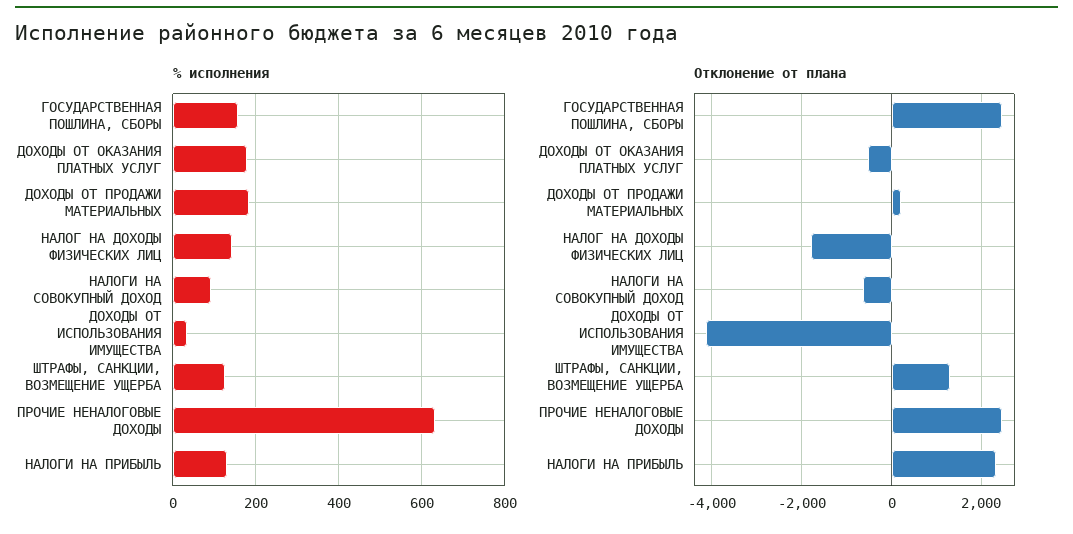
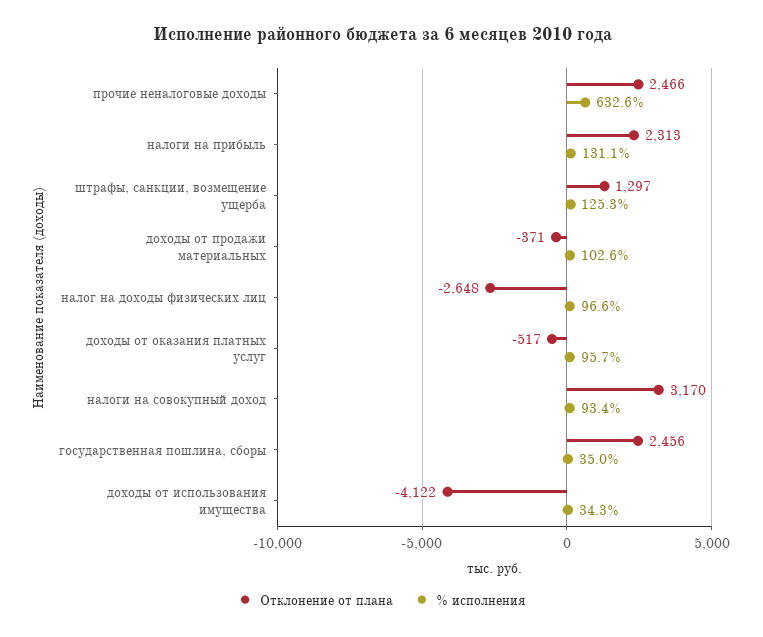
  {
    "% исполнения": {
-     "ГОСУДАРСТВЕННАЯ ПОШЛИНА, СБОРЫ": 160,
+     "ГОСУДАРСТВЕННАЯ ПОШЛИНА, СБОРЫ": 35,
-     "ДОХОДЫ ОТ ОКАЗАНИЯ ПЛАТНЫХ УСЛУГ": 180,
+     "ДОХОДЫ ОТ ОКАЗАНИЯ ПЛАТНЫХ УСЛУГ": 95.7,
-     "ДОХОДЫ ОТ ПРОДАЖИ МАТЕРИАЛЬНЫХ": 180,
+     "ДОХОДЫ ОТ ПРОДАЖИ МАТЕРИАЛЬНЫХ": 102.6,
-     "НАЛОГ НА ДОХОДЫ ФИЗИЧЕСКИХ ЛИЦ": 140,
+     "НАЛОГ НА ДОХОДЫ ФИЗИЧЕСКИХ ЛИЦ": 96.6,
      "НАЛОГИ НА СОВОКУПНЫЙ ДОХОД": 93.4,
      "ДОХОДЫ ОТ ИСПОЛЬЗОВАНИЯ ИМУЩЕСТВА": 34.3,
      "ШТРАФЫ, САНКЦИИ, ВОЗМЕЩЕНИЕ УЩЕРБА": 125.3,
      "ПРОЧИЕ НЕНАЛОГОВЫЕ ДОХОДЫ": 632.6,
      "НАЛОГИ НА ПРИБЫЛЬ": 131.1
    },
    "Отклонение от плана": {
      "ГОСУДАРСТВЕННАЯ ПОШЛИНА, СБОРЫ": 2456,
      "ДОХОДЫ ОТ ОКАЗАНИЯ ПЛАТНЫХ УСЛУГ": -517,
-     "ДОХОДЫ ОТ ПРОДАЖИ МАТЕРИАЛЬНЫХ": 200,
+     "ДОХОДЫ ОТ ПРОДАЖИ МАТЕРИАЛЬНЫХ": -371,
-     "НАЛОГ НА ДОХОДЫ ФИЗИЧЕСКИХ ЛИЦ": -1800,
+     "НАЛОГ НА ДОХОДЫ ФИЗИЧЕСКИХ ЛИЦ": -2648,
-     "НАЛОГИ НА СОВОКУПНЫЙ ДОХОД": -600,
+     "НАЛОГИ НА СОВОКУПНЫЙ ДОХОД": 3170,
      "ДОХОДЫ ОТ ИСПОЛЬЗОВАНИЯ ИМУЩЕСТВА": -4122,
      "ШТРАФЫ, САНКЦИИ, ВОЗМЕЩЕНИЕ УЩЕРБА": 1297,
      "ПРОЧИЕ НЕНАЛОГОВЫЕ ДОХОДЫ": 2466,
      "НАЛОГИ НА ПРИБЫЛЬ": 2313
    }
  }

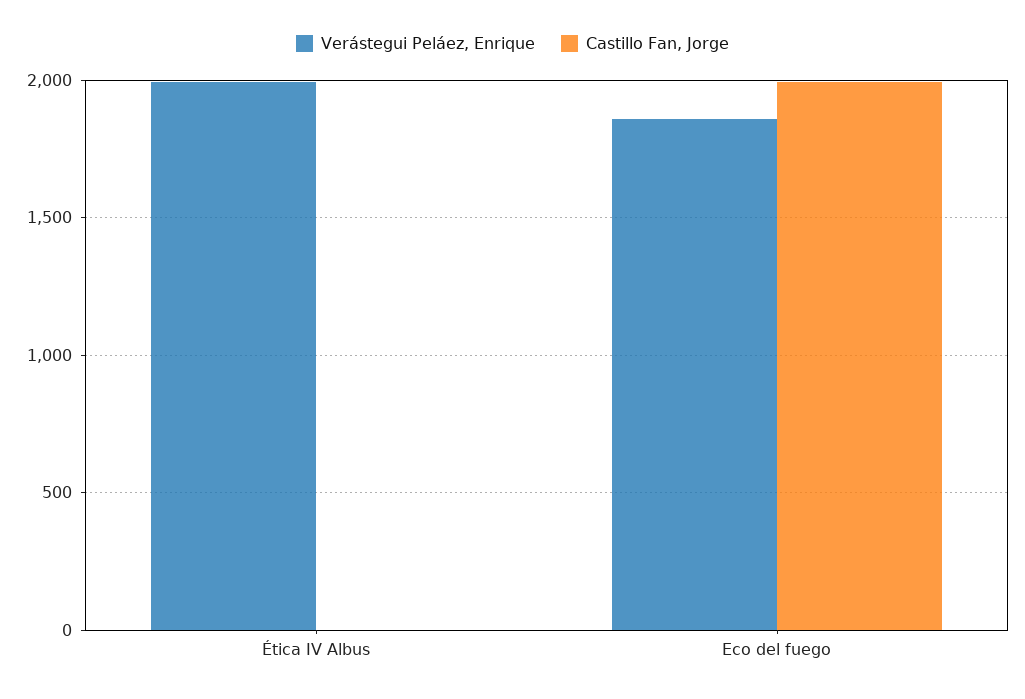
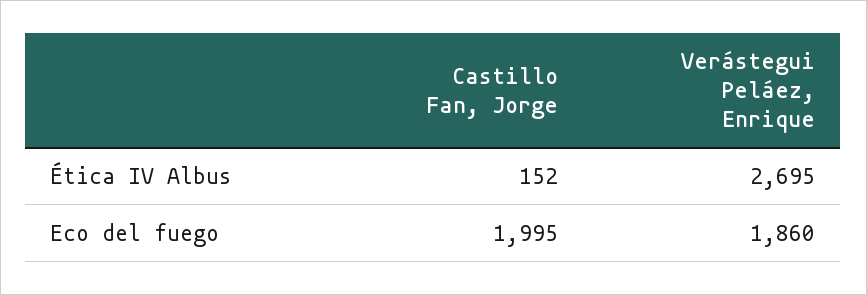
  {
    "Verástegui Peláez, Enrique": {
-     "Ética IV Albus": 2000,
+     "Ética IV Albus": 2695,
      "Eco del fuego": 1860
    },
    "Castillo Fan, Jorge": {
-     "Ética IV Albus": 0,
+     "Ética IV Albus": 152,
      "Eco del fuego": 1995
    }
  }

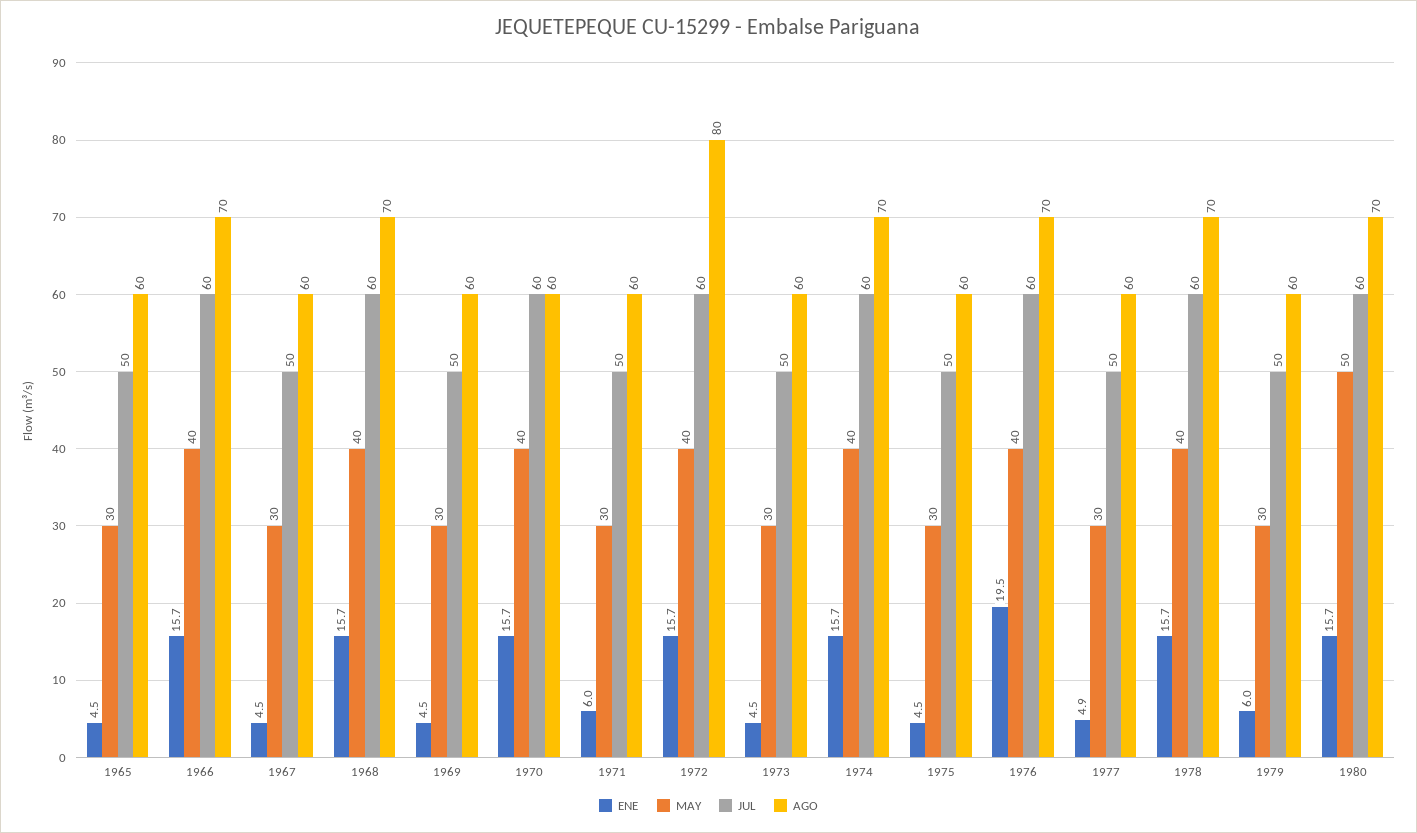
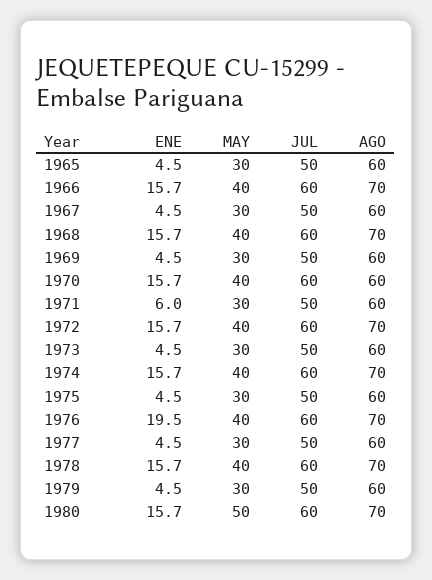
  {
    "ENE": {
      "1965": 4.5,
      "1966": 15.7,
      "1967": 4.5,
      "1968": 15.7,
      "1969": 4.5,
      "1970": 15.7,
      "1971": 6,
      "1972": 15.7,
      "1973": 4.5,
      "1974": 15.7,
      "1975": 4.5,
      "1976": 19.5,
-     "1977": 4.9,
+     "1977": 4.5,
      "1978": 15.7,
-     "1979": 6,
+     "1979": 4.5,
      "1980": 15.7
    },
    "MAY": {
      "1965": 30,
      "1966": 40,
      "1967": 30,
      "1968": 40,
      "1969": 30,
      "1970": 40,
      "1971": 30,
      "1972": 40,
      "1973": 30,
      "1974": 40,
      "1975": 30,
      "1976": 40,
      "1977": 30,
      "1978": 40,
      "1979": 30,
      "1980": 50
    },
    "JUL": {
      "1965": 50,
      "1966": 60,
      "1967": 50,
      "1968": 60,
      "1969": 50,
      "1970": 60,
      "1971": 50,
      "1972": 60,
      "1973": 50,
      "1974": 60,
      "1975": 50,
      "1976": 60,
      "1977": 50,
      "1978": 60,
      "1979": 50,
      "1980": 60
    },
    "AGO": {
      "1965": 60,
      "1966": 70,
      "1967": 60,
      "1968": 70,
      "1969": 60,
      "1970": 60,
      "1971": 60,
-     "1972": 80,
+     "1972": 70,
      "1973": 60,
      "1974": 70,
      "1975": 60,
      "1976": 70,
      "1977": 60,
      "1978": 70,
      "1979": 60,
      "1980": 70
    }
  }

○ ○ ○ ○ ○

Look through the data above and return each line where the string "ПРОДАЖИ" occurs.

-     "ДОХОДЫ ОТ ПРОДАЖИ МАТЕРИАЛЬНЫХ": 180,
+     "ДОХОДЫ ОТ ПРОДАЖИ МАТЕРИАЛЬНЫХ": 102.6,
-     "ДОХОДЫ ОТ ПРОДАЖИ МАТЕРИАЛЬНЫХ": 200,
+     "ДОХОДЫ ОТ ПРОДАЖИ МАТЕРИАЛЬНЫХ": -371,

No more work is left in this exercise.